İş Emri 1
Gösterilen metinde "Sergideki her bir" ile başlayıp "turu’nun izinden gidiliyor." ifadesine kadar süren bölümü hiçbir değişiklik yapmadan döndür.
İş Emri 2
Gösterilen metinde sergideki her yapıtın samimiyet ve değer bakımından benzetildiği mutfak malzemelerini sırala.

Gösterilen Metin

Bu sergiye özellikle de gezici ideolojik diskoların sokaklardan temizlendiği günlerde gitmek, hiçbir işe yaramamış çok büyük bir eğlencenin ardından, kafanız kıyak biçimde, çok meşhur, eski bir işkembecide buluşarak, neler olup bittiğini anlamaya çalışmaya benziyor.
Sergideki her bir yapıt, bir parça ekmek, bir kaşık sirke, azıcık sarımsak, bolca kekik ve tuz kadar samimi, değerli, değerli, değerli. Duman’ın kelimeleri, Erdener’in kentte kaynattığı imgelere gayet kıvamında bulaşıyor. Ürettiği keyifli, neredeyse rehabilite edici el ve kelime işçiliğiyle, İstanbul’dan kalma kafalara iksir kıvamındaki bu sergide de, Cosentino – Extramücadele ikilisinin dört yıl önce çıktıkları o çocuksuluğuyla samimi ‘İstanbul keşif turu’nun izinden gidiliyor.

Toplanan Malzeme
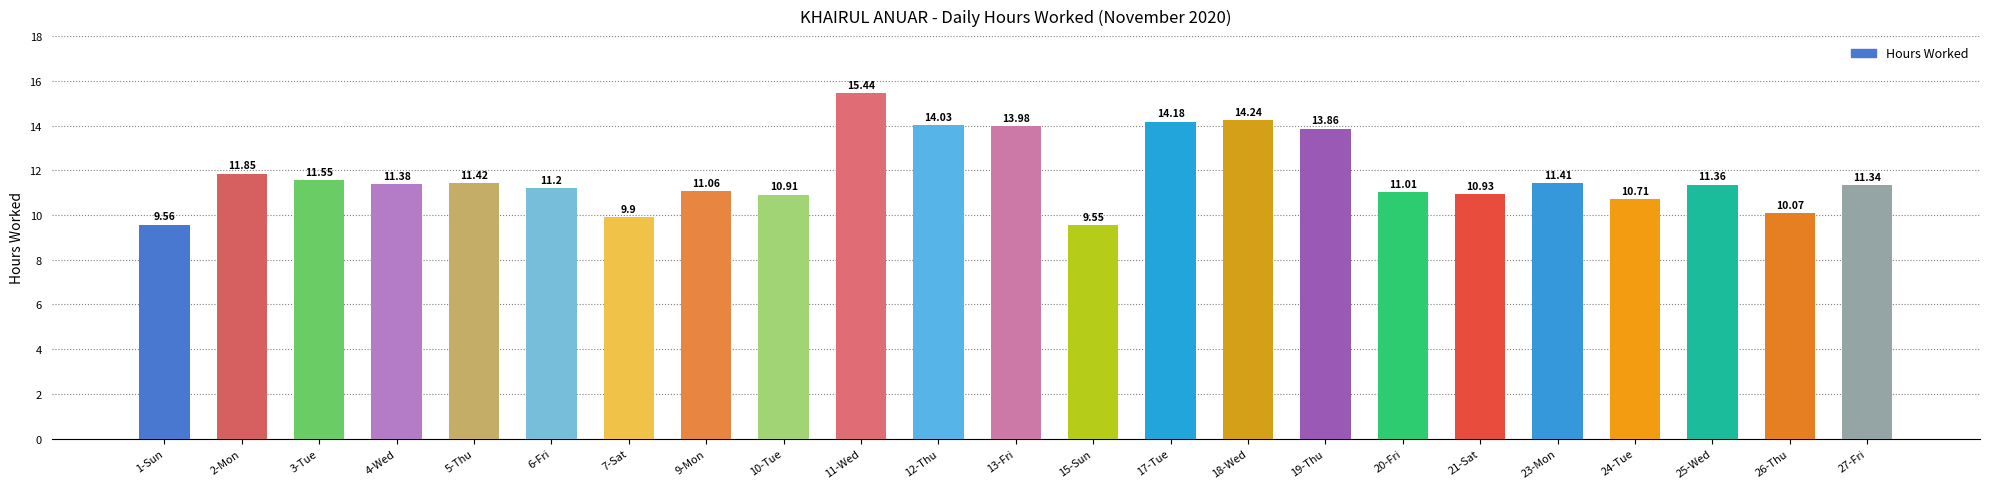

How many bars are there in total?

23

Alıştırma Çözümü 1
Sergideki her bir yapıt, bir parça ekmek, bir kaşık sirke, azıcık sarımsak, bolca kekik ve tuz kadar samimi, değerli, değerli, değerli. Duman’ın kelimeleri, Erdener’in kentte kaynattığı imgelere gayet kıvamında bulaşıyor. Ürettiği keyifli, neredeyse rehabilite edici el ve kelime işçiliğiyle, İstanbul’dan kalma kafalara iksir kıvamındaki bu sergide de, Cosentino – Extramücadele ikilisinin dört yıl önce çıktıkları o çocuksuluğuyla samimi ‘İstanbul keşif turu’nun izinden gidiliyor.

Alıştırma Çözümü 2
ekmek, sirke, sarımsak, kekik, tuz